When I didn’t respond, she added, “My mother would have wanted to learn. And if she were here, I know she would have insisted that every child receive the chance. You are right.” She began to gather up her trove. It quickly filled her arms. She didn’t ask for help but just tucked her chin over it to hold it to her chest. In a very quiet voice she added, “But I wish you weren’t right, and I did not have to learn alongside them.” I opened the door for her and followed her out.
We had almost reached the door of her room when I heard the tapping of hard-soled slippers and looked back to see Shun bearing down on me like a ship under full sail. “Holder Badgerlock!” she hailed me imperiously. Bee’s pace increased. I halted and turned to face Shun, giving my daughter an opportunity to flee.
“Good afternoon, Lady Shun,” I greeted her, assuming a smile I did not feel.
“I need to speak to you,” she called breathlessly, steps before she had reached a conversational distance. When she halted, she began without greeting or preambles, “So, when are my music lessons to begin? And my dance instructor should come from Buckkeep Castle itself, if not from Jamaillia. I wanted to be sure you realized that. I don’t wish to be hampered by knowing only the old steps.”
I kept my smile with difficulty. “Music lessons. I am not sure that Scribe FitzVigilant is prepared to teach—”
She shook her head impatiently, her auburn curls flying. The motion propelled her scent to me. Molly had always worn perfumes of flowers and herbs: ginger and cinnamon, rose and lily. The fragrance that reached me from Shun had no recollection of a garden. A headache almost immediately assaulted me. I stepped back and she stepped forward as she continued. “I’ve already spoken to him, three days ago. He agrees with you that he is not qualified to teach me to play an instrument or sing, but suggested that if the manor hosted some minstrels for the winter, they were often pleased to instruct young ladies in musical accomplishments for a modest stipend.
“So then I asked him about dancing and—”
“Scribe FitzVigilant is still recovering. When did you speak to him?”
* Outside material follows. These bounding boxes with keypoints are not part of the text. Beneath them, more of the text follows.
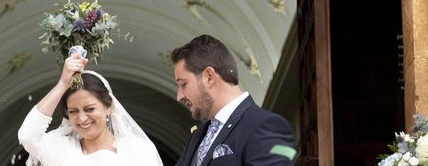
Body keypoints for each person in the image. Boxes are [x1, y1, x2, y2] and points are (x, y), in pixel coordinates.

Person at [18, 53, 163, 166]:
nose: (82, 119)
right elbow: (27, 136)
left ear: (108, 107)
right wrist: (62, 84)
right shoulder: (63, 149)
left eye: (89, 109)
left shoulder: (138, 150)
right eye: (73, 111)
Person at [172, 35, 296, 166]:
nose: (179, 96)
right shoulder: (197, 136)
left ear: (209, 77)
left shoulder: (267, 126)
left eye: (183, 84)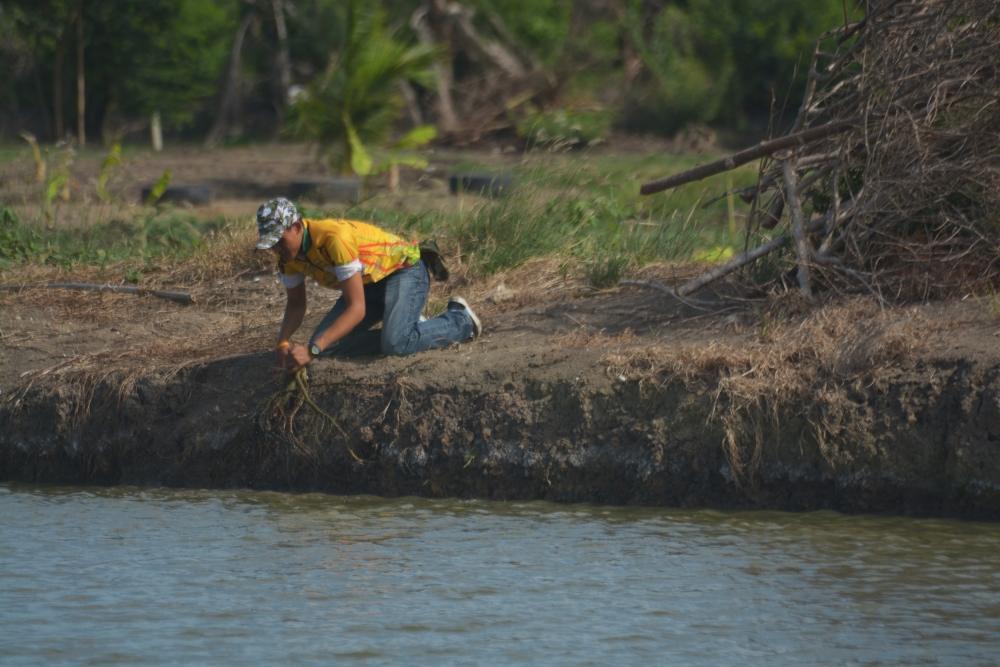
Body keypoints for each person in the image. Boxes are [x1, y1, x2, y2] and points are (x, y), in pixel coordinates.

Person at [255, 197, 481, 370]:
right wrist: (282, 342)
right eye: (271, 245)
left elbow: (357, 308)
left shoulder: (334, 239)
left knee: (395, 345)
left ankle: (459, 320)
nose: (277, 250)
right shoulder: (289, 258)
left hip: (403, 271)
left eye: (279, 241)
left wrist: (312, 350)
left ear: (296, 227)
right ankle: (409, 327)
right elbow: (296, 305)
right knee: (327, 346)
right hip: (368, 285)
“When I went to his rooms to wish him well, of course. The poor fellow, I thought, sent away from Buckkeep Castle and the pleasures of the court to this backwater! I was sure he must be lonely and bored in his convalescence so I called on him, and engaged him in conversation to cheer him. I fear he is not a skilled conversationalist, but I well know how to pose questions and draw a shy fellow out of his shell. So when I asked him if he could dance and he told me he did, well enough, I asked if he might teach me some of the newer steps and he said he feared that his health would prevent him from dancing gracefully for a time. That was when he suggested I might need an instructor. So of course, I told Riddle, and … he didn’t speak to you, did he? For a serving man, he is most forgetful! To the point of uselessness. It’s a wonder to me that you keep him on at all!”
I was casting my mind back over recent conversations with Riddle, trying to scavenge a clue to what she was talking about. I was distracted to think she had bothered poor FitzVigilant with her chatter. “Riddle is actually Lady Nettle’s man, only loaned to Lord Chade for your safekeeping. And to look in on young Lady Bee, her sister.”
“Her ‘sister.’” Shun smiled. She cocked her head at me and regarded me with a trace of sympathy. “I respect you, Holder Badgerlock. Truly, I do. Living in your stepdaughter’s home, maintaining it so diligently. And offering haven to the bastards of Buckkeep. FitzVigilant and myself and Bee. Tell me. What lord fathered her that she must hide here with you? I’m thinking her father was from Farrow. I’ve heard that wheat hair and cornflower eyes are more common there.”
Such a surge of emotions. If I had not possessed the benefit of Chade’s years of training, I think that for the first time in my life I would have struck an unarmed woman. I stared at her, masking everything I felt from her empty smile. Or was it? Was she seeking to hurt me? Truly, Bee was right. A girl did not need to hit to hurt someone. I could not tell if the blow she had dealt me was intended or not. She had her head cocked, smiling at me confidentially, as if begging for a stray bit of gossip. I spoke slowly and softly. “Bee is my true daughter, the child my loving wife bore to me. No taint of bastardy touches her.”
Her gaze changed, her sympathy apparently deepening. “Oh, dear. I beg your pardon. I thought that surely, as she does not resemble you at all … but of course, I am sure you know what is true in that regard. So there are only three bastards seeking sanctuary at Withywoods. Myself and FitzVigilant, and, of course, you.”
I matched her tone perfectly. “Of course.”